(Beginning of Task input)
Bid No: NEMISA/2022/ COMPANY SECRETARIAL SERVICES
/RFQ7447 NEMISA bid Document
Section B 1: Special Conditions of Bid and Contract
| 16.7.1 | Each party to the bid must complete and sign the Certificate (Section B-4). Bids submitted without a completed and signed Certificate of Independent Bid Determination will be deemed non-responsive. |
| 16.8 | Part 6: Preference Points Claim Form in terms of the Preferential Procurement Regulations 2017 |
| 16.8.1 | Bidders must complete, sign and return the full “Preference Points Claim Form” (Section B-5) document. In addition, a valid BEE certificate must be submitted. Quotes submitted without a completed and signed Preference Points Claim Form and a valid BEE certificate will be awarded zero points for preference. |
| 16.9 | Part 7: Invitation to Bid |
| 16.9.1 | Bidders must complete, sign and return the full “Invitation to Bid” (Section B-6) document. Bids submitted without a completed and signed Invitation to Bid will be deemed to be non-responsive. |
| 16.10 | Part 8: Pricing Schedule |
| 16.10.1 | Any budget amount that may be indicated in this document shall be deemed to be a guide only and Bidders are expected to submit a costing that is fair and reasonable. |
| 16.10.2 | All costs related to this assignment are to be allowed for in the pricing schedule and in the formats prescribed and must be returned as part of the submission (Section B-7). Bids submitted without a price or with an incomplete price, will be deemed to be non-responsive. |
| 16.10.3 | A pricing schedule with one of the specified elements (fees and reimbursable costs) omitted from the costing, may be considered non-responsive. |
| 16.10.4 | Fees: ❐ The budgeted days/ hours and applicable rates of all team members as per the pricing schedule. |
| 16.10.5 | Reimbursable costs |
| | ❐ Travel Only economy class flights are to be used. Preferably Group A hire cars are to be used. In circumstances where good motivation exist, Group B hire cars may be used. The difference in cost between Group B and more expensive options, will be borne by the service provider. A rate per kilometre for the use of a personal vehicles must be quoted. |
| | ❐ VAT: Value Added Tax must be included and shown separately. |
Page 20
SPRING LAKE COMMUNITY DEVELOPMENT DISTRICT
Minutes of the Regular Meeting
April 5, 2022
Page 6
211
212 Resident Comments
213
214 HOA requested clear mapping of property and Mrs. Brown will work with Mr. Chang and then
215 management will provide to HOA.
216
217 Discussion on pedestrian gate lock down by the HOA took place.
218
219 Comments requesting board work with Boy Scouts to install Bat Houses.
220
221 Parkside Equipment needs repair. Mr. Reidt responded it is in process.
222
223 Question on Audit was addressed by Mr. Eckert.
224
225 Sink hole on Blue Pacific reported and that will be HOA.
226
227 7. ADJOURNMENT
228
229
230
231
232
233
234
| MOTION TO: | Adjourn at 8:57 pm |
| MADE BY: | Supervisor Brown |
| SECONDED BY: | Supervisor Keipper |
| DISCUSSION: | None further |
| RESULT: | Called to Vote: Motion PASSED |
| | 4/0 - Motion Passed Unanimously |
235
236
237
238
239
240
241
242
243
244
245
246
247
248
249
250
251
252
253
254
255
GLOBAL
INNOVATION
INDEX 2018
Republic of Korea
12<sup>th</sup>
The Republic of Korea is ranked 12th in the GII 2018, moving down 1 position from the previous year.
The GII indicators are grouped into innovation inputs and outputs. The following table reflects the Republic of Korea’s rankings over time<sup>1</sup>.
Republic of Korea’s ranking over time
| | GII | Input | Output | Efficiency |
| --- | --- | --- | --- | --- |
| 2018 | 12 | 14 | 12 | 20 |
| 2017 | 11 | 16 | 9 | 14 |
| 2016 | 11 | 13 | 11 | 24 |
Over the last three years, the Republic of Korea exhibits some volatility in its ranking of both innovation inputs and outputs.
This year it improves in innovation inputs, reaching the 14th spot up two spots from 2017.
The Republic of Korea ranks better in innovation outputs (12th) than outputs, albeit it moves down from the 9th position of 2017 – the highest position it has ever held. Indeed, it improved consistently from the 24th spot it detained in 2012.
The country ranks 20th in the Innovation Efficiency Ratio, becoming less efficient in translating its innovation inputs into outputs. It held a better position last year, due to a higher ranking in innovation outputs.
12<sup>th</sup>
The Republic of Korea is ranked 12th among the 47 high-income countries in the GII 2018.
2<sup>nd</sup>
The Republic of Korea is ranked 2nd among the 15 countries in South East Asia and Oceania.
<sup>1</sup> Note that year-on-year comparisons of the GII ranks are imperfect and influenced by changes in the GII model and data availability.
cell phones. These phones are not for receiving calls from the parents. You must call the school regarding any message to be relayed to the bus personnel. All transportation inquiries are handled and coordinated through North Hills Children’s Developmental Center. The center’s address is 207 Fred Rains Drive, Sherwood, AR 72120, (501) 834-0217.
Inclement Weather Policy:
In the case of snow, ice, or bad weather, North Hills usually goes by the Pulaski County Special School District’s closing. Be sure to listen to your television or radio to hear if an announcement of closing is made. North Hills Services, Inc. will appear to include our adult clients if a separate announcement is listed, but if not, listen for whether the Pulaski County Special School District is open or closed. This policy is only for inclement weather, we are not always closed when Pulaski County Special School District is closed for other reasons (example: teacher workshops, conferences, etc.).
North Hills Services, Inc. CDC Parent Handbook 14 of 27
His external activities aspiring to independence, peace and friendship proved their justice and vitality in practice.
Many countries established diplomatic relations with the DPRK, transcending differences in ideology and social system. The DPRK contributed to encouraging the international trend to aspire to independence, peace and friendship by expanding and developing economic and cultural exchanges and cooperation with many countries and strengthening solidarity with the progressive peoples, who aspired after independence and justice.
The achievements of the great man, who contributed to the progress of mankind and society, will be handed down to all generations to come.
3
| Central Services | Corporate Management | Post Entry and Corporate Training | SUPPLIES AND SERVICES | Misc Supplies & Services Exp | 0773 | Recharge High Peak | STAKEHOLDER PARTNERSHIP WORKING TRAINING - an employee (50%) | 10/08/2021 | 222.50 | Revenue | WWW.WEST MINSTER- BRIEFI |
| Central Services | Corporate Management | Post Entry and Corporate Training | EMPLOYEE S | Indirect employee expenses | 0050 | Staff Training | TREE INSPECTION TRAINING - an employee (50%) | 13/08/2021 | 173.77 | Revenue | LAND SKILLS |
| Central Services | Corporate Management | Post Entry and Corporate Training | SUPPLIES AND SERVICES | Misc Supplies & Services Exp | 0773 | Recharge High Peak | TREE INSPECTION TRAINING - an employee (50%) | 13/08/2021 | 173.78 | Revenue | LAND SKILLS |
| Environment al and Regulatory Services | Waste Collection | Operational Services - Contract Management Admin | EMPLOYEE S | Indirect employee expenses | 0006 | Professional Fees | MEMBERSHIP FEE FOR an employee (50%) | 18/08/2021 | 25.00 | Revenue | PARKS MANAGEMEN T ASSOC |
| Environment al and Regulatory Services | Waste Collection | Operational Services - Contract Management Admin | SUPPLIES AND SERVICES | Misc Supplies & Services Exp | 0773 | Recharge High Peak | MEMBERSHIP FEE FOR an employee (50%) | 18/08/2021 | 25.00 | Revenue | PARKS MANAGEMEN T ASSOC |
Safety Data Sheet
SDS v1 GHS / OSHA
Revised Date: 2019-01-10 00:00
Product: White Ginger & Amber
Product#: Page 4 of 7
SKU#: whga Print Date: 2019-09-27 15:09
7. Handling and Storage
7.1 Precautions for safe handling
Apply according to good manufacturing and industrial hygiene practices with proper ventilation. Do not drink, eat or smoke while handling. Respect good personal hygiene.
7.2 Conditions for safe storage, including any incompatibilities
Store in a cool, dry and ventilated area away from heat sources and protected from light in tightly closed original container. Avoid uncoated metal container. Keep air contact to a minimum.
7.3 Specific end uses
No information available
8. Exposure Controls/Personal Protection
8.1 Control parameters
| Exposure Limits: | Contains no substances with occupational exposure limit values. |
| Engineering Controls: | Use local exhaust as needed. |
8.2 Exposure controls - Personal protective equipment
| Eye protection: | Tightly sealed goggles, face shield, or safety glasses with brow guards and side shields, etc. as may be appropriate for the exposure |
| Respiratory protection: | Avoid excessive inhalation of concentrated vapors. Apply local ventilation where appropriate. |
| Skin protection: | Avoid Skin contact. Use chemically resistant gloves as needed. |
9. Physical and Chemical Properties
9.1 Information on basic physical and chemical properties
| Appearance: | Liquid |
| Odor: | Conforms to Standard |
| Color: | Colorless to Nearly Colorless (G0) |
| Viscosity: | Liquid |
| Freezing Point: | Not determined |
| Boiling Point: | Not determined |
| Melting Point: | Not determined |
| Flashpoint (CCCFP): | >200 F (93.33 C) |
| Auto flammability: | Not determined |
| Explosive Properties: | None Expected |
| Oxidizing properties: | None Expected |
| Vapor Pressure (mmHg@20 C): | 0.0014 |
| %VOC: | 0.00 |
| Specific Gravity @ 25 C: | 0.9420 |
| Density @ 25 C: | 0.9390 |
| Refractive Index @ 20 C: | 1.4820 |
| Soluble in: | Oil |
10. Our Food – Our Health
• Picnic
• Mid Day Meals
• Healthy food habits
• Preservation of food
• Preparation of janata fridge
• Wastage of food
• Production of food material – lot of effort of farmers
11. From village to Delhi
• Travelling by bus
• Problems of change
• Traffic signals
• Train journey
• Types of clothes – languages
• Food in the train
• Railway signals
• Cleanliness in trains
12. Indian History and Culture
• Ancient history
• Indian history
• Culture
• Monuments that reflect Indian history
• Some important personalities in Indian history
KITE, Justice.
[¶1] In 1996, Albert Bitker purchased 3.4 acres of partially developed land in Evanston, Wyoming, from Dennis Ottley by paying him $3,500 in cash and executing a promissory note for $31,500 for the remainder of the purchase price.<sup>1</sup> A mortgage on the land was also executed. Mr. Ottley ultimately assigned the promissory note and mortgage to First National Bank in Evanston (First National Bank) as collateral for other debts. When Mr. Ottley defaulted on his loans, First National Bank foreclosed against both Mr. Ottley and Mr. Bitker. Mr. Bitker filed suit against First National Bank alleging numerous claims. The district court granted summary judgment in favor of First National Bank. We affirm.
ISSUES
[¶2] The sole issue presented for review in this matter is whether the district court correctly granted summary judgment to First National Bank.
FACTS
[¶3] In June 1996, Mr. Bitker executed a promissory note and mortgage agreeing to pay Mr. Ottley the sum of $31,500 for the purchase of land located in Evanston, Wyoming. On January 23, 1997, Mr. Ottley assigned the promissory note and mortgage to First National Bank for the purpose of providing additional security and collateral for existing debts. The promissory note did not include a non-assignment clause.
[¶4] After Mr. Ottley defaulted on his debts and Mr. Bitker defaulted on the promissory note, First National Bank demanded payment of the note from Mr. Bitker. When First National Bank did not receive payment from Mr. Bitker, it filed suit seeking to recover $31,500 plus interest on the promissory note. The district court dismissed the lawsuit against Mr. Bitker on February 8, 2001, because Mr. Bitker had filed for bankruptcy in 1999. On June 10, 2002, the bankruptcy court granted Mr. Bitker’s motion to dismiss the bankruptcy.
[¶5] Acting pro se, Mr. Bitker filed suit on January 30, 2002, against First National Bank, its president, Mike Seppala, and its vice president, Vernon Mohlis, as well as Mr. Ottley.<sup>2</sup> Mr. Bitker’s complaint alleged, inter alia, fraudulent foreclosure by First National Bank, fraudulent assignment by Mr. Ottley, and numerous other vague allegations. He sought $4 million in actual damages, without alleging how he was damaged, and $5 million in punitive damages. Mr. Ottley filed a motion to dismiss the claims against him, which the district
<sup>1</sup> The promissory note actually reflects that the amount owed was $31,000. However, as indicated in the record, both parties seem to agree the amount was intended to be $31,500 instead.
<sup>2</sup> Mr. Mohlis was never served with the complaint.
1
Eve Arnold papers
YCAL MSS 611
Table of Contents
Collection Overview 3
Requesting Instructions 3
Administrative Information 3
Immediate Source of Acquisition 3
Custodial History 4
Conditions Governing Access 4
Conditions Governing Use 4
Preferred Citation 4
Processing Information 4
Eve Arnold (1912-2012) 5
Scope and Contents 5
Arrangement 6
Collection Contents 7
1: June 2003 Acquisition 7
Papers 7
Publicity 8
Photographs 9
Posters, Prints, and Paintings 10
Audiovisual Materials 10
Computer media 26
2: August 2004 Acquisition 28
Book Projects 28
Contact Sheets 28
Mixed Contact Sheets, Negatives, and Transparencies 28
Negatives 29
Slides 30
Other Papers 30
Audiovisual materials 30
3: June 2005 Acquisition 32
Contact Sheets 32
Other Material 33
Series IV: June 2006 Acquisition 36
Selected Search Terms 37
(End of Task input)
Return the number of lines containing the word "costing" in these records, with no additional output.

Written answer> 2